*** Opening Entries supplied ***

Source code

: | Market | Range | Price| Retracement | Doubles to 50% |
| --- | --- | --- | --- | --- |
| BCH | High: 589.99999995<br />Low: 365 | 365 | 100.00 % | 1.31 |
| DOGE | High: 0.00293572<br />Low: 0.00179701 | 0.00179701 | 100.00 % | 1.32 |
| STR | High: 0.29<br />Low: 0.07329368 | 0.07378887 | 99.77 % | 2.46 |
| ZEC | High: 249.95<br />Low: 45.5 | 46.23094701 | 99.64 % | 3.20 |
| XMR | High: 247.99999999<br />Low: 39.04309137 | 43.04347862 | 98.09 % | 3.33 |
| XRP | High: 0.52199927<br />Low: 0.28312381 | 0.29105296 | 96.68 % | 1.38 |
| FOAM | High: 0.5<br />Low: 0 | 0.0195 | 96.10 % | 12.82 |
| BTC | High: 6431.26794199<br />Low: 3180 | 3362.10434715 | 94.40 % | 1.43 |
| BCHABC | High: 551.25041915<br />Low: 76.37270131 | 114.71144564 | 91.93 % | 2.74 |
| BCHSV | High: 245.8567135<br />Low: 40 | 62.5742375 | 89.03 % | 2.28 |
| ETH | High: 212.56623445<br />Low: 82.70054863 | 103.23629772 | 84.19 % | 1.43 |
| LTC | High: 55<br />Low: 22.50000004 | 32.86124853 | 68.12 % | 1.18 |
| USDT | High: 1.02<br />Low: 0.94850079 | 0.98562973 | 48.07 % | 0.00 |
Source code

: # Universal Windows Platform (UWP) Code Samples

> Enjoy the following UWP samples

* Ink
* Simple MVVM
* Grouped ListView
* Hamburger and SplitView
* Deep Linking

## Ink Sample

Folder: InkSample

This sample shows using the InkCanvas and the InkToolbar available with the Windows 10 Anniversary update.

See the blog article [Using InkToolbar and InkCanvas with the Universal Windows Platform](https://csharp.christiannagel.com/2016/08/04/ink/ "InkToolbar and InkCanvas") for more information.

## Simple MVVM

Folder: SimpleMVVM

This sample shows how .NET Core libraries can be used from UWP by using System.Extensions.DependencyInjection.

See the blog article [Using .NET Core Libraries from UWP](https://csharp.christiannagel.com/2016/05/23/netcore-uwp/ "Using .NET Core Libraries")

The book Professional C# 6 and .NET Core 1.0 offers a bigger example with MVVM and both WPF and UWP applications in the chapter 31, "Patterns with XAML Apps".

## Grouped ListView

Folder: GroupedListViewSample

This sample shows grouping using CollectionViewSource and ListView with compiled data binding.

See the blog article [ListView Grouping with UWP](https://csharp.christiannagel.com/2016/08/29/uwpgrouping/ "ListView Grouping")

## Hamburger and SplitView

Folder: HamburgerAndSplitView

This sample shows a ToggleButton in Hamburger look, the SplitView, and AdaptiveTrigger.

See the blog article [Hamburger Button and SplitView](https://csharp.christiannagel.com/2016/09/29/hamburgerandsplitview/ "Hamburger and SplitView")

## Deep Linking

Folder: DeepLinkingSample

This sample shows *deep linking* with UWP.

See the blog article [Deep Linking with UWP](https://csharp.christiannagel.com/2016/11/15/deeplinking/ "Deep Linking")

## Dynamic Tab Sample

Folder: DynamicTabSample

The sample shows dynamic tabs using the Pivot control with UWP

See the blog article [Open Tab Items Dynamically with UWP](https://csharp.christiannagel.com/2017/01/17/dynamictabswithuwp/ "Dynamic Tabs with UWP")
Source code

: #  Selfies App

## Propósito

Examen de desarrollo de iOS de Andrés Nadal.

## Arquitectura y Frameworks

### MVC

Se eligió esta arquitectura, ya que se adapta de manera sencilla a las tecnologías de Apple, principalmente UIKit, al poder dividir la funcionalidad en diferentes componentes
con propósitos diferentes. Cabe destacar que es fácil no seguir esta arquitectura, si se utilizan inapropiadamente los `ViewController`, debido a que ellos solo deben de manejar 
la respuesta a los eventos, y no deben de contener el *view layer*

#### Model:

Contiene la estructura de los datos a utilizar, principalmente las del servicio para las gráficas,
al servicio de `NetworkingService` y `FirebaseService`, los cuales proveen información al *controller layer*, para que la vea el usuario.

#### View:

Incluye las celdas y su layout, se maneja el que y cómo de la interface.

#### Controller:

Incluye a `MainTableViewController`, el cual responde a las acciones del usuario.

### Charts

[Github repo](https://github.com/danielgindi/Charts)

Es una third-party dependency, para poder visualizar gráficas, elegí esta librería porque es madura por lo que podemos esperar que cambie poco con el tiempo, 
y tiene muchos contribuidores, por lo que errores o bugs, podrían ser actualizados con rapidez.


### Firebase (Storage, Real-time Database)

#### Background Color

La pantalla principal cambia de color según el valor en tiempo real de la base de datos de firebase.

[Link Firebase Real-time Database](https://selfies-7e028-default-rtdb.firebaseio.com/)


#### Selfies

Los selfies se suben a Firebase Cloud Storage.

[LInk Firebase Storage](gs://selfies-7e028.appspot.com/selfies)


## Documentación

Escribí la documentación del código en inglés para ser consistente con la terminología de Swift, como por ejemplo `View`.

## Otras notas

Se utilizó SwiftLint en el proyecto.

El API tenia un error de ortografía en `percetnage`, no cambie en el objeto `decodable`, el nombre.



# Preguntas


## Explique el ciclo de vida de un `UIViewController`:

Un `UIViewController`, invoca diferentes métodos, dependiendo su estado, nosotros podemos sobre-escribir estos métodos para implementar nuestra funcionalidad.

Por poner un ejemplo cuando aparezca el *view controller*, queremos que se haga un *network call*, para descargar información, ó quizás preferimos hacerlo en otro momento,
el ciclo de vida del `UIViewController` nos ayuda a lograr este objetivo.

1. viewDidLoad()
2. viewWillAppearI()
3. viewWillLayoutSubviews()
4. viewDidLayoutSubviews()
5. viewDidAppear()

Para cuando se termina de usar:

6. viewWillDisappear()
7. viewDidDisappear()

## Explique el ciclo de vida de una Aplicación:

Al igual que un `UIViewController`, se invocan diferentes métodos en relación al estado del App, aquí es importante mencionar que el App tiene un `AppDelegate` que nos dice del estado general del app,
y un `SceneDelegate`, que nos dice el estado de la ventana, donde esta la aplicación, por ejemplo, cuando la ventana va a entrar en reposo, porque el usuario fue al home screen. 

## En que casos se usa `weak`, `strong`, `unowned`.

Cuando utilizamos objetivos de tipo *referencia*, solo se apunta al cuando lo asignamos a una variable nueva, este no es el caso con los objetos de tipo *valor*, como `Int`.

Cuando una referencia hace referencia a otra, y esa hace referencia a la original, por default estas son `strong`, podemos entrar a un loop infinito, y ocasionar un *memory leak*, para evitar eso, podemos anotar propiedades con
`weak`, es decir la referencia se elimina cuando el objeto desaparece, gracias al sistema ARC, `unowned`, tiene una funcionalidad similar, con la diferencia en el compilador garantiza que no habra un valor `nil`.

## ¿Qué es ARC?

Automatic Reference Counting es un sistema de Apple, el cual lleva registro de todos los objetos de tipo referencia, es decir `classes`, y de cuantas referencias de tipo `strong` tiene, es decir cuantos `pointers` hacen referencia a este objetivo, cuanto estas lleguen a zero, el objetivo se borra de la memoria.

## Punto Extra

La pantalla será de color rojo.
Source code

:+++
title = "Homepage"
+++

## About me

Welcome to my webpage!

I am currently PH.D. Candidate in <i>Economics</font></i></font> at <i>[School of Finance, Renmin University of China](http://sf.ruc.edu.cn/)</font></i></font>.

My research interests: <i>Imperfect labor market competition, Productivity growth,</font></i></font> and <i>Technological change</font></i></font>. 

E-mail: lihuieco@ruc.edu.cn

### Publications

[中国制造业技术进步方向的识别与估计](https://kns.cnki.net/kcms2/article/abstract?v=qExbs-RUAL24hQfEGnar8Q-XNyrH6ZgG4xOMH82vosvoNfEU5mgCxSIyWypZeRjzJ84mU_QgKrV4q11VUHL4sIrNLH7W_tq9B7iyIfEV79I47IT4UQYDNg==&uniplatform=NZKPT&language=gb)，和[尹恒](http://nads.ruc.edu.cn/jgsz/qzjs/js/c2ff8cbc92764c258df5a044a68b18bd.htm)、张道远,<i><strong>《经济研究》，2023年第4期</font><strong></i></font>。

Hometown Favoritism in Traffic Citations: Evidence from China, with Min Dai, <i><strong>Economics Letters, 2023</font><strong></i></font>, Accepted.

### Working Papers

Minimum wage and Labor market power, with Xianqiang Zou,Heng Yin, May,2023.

*** Closing Entries supplied ***

→ Task directions
Say how many lines of the material contain the word "InkCanvas", with no other text.

→ Answer to the problem
2